-------- Source data

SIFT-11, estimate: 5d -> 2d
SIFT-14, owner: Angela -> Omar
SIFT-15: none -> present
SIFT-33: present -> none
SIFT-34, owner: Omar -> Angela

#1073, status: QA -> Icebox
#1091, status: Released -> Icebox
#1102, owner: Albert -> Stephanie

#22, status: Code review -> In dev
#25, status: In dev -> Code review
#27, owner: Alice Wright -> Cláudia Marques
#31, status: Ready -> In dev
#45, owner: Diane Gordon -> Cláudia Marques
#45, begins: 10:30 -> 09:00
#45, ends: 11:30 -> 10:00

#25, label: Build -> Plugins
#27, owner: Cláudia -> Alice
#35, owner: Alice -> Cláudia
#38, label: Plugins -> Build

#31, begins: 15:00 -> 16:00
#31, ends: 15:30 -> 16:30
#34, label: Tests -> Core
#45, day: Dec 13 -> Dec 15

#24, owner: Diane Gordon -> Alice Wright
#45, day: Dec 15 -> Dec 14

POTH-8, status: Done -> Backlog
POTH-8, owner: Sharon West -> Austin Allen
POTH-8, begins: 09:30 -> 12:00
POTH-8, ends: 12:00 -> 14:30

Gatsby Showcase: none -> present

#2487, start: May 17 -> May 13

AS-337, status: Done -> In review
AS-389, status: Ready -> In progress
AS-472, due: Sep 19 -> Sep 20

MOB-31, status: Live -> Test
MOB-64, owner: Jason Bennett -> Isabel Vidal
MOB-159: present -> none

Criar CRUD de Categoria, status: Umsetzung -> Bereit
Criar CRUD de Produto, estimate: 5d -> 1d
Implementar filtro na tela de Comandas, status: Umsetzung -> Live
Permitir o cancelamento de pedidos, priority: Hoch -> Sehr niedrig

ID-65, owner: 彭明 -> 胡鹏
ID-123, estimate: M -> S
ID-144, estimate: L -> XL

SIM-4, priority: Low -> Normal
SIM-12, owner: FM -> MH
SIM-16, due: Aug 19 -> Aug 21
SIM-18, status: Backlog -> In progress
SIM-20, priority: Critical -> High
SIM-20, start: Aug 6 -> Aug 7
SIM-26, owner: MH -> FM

----------------

» **How to complete this task**: Above are some lines. Repeat exactly, and only, those from the line that has "#1102, owner: Albert -> Stephanie" through the line that has "#27, owner: Cláudia -> Alice".

» **Answer below**:
#1102, owner: Albert -> Stephanie

#22, status: Code review -> In dev
#25, status: In dev -> Code review
#27, owner: Alice Wright -> Cláudia Marques
#31, status: Ready -> In dev
#45, owner: Diane Gordon -> Cláudia Marques
#45, begins: 10:30 -> 09:00
#45, ends: 11:30 -> 10:00

#25, label: Build -> Plugins
#27, owner: Cláudia -> Alice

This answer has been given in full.